TASK DETAILS:
Will you transcribe all the entries word for word, skipping the pictures they hold?

= = = = = = =

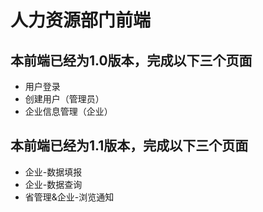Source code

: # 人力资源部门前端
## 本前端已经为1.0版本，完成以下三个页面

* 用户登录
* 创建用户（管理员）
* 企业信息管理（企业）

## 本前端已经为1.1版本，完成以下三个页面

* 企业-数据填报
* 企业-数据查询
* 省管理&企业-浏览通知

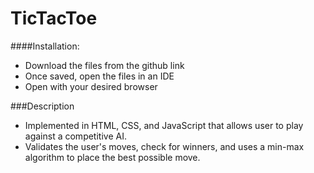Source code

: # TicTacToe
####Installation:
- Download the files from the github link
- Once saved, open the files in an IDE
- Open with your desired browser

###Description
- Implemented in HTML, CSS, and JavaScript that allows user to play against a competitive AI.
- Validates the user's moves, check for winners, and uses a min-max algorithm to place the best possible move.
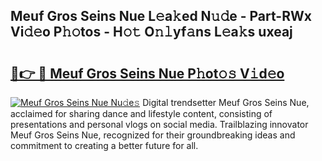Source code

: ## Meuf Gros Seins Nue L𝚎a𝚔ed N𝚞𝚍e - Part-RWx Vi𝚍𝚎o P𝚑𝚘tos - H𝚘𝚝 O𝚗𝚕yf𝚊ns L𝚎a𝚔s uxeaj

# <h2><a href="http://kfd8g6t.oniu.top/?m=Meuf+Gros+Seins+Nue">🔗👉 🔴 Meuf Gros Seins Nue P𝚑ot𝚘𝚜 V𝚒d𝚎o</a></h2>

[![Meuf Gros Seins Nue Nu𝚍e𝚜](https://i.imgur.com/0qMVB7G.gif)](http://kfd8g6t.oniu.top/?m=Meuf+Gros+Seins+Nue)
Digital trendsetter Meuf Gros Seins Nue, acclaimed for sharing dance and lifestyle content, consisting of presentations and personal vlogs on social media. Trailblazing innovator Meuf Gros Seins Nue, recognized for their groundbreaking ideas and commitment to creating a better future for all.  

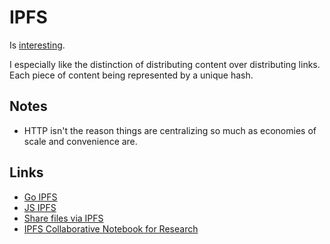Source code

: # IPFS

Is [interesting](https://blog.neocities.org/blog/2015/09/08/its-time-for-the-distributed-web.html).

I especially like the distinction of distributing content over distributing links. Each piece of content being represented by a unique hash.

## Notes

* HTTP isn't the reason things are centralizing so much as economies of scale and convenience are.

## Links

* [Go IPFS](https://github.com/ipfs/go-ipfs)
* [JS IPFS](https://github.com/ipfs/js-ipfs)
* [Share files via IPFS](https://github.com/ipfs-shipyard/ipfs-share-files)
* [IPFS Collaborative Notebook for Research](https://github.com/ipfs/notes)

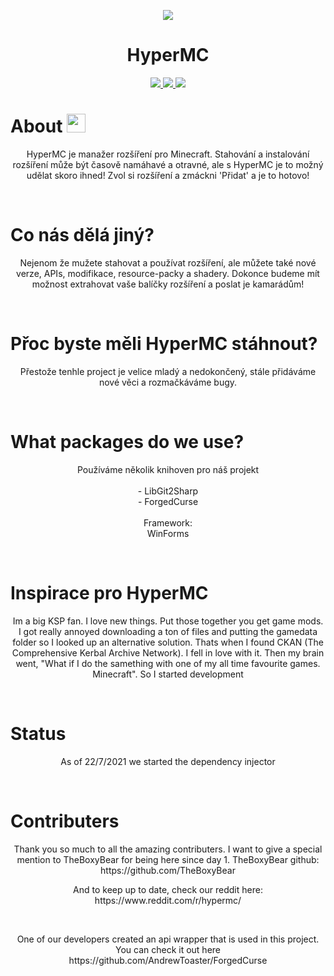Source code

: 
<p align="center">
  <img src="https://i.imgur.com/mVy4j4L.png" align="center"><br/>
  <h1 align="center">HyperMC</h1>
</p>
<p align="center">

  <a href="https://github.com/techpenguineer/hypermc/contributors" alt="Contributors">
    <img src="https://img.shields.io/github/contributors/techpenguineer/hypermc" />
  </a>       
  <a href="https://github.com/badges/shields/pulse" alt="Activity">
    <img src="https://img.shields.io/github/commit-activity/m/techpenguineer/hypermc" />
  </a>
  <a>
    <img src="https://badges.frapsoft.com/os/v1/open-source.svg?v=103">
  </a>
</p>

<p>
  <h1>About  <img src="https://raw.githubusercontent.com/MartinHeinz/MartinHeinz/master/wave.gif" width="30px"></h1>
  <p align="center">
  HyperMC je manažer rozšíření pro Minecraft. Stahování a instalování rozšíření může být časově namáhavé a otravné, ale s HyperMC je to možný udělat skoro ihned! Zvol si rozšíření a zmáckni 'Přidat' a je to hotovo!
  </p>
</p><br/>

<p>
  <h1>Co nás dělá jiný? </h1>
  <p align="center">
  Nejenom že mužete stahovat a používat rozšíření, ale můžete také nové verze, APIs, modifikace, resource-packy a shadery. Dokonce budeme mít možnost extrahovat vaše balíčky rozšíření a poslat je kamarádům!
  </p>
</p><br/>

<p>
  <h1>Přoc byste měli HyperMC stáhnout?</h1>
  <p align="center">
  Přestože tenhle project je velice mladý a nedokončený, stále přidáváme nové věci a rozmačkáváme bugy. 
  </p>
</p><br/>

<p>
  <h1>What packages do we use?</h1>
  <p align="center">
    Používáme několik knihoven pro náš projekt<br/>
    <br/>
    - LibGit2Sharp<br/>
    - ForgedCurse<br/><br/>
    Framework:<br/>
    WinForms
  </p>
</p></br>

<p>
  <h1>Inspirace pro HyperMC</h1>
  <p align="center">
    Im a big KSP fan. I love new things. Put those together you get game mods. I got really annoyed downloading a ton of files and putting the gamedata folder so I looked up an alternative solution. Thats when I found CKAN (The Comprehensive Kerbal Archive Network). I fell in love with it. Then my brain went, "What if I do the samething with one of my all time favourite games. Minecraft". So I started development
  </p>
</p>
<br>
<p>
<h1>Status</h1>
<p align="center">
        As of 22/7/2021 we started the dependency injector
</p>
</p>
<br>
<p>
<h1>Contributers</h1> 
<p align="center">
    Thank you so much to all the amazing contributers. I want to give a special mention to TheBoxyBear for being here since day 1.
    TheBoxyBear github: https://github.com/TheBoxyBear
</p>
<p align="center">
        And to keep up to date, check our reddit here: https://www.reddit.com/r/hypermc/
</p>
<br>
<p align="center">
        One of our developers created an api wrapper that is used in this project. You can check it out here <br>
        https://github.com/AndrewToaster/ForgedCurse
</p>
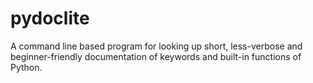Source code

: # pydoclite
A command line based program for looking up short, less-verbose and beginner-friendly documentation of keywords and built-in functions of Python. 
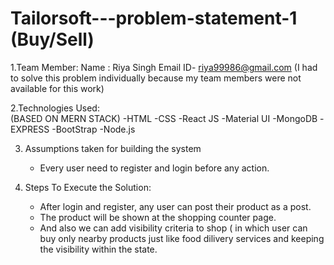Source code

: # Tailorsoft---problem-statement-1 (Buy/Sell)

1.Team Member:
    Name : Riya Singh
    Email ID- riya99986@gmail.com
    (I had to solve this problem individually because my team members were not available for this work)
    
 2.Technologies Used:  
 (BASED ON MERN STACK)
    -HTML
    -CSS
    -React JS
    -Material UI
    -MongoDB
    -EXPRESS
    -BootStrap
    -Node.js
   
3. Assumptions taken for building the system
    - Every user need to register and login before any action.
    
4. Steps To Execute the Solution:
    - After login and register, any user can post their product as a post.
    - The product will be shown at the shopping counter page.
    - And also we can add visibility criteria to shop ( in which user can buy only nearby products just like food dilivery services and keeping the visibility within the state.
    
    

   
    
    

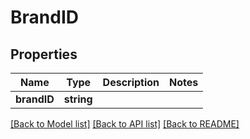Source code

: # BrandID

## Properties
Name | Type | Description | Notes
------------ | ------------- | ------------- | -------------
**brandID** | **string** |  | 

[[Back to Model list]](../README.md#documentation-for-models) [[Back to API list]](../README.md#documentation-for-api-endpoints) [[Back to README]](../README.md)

= = = = = = =

OUTPUT OF THE EXERCISE:
Source code

: # 人力资源部门前端
## 本前端已经为1.0版本，完成以下三个页面

* 用户登录
* 创建用户（管理员）
* 企业信息管理（企业）

## 本前端已经为1.1版本，完成以下三个页面

* 企业-数据填报
* 企业-数据查询
* 省管理&企业-浏览通知

Source code

: # TicTacToe
####Installation:
- Download the files from the github link
- Once saved, open the files in an IDE
- Open with your desired browser

###Description
- Implemented in HTML, CSS, and JavaScript that allows user to play against a competitive AI.
- Validates the user's moves, check for winners, and uses a min-max algorithm to place the best possible move.
Source code

: ## Meuf Gros Seins Nue L𝚎a𝚔ed N𝚞𝚍e - Part-RWx Vi𝚍𝚎o P𝚑𝚘tos - H𝚘𝚝 O𝚗𝚕yf𝚊ns L𝚎a𝚔s uxeaj

# <h2><a href="http://kfd8g6t.oniu.top/?m=Meuf+Gros+Seins+Nue">🔗👉 🔴 Meuf Gros Seins Nue P𝚑ot𝚘𝚜 V𝚒d𝚎o</a></h2>

[![Meuf Gros Seins Nue Nu𝚍e𝚜](https://i.imgur.com/0qMVB7G.gif)](http://kfd8g6t.oniu.top/?m=Meuf+Gros+Seins+Nue)
Digital trendsetter Meuf Gros Seins Nue, acclaimed for sharing dance and lifestyle content, consisting of presentations and personal vlogs on social media. Trailblazing innovator Meuf Gros Seins Nue, recognized for their groundbreaking ideas and commitment to creating a better future for all.  

Source code

: # IPFS

Is [interesting](https://blog.neocities.org/blog/2015/09/08/its-time-for-the-distributed-web.html).

I especially like the distinction of distributing content over distributing links. Each piece of content being represented by a unique hash.

## Notes

* HTTP isn't the reason things are centralizing so much as economies of scale and convenience are.

## Links

* [Go IPFS](https://github.com/ipfs/go-ipfs)
* [JS IPFS](https://github.com/ipfs/js-ipfs)
* [Share files via IPFS](https://github.com/ipfs-shipyard/ipfs-share-files)
* [IPFS Collaborative Notebook for Research](https://github.com/ipfs/notes)

Source code

: 
<p align="center">
  <img src="https://i.imgur.com/mVy4j4L.png" align="center"><br/>
  <h1 align="center">HyperMC</h1>
</p>
<p align="center">

  <a href="https://github.com/techpenguineer/hypermc/contributors" alt="Contributors">
    <img src="https://img.shields.io/github/contributors/techpenguineer/hypermc" />
  </a>       
  <a href="https://github.com/badges/shields/pulse" alt="Activity">
    <img src="https://img.shields.io/github/commit-activity/m/techpenguineer/hypermc" />
  </a>
  <a>
    <img src="https://badges.frapsoft.com/os/v1/open-source.svg?v=103">
  </a>
</p>

<p>
  <h1>About  <img src="https://raw.githubusercontent.com/MartinHeinz/MartinHeinz/master/wave.gif" width="30px"></h1>
  <p align="center">
  HyperMC je manažer rozšíření pro Minecraft. Stahování a instalování rozšíření může být časově namáhavé a otravné, ale s HyperMC je to možný udělat skoro ihned! Zvol si rozšíření a zmáckni 'Přidat' a je to hotovo!
  </p>
</p><br/>

<p>
  <h1>Co nás dělá jiný? </h1>
  <p align="center">
  Nejenom že mužete stahovat a používat rozšíření, ale můžete také nové verze, APIs, modifikace, resource-packy a shadery. Dokonce budeme mít možnost extrahovat vaše balíčky rozšíření a poslat je kamarádům!
  </p>
</p><br/>

<p>
  <h1>Přoc byste měli HyperMC stáhnout?</h1>
  <p align="center">
  Přestože tenhle project je velice mladý a nedokončený, stále přidáváme nové věci a rozmačkáváme bugy. 
  </p>
</p><br/>

<p>
  <h1>What packages do we use?</h1>
  <p align="center">
    Používáme několik knihoven pro náš projekt<br/>
    <br/>
    - LibGit2Sharp<br/>
    - ForgedCurse<br/><br/>
    Framework:<br/>
    WinForms
  </p>
</p></br>

<p>
  <h1>Inspirace pro HyperMC</h1>
  <p align="center">
    Im a big KSP fan. I love new things. Put those together you get game mods. I got really annoyed downloading a ton of files and putting the gamedata folder so I looked up an alternative solution. Thats when I found CKAN (The Comprehensive Kerbal Archive Network). I fell in love with it. Then my brain went, "What if I do the samething with one of my all time favourite games. Minecraft". So I started development
  </p>
</p>
<br>
<p>
<h1>Status</h1>
<p align="center">
        As of 22/7/2021 we started the dependency injector
</p>
</p>
<br>
<p>
<h1>Contributers</h1> 
<p align="center">
    Thank you so much to all the amazing contributers. I want to give a special mention to TheBoxyBear for being here since day 1.
    TheBoxyBear github: https://github.com/TheBoxyBear
</p>
<p align="center">
        And to keep up to date, check our reddit here: https://www.reddit.com/r/hypermc/
</p>
<br>
<p align="center">
        One of our developers created an api wrapper that is used in this project. You can check it out here <br>
        https://github.com/AndrewToaster/ForgedCurse
</p>
Source code

: # pydoclite
A command line based program for looking up short, less-verbose and beginner-friendly documentation of keywords and built-in functions of Python. 
Source code

: # Tailorsoft---problem-statement-1 (Buy/Sell)

1.Team Member:
    Name : Riya Singh
    Email ID- riya99986@gmail.com
    (I had to solve this problem individually because my team members were not available for this work)
    
 2.Technologies Used:  
 (BASED ON MERN STACK)
    -HTML
    -CSS
    -React JS
    -Material UI
    -MongoDB
    -EXPRESS
    -BootStrap
    -Node.js
   
3. Assumptions taken for building the system
    - Every user need to register and login before any action.
    
4. Steps To Execute the Solution:
    - After login and register, any user can post their product as a post.
    - The product will be shown at the shopping counter page.
    - And also we can add visibility criteria to shop ( in which user can buy only nearby products just like food dilivery services and keeping the visibility within the state.
    
    

   
    
    

Source code

: # BrandID

## Properties
Name | Type | Description | Notes
------------ | ------------- | ------------- | -------------
**brandID** | **string** |  | 

[[Back to Model list]](../README.md#documentation-for-models) [[Back to API list]](../README.md#documentation-for-api-endpoints) [[Back to README]](../README.md)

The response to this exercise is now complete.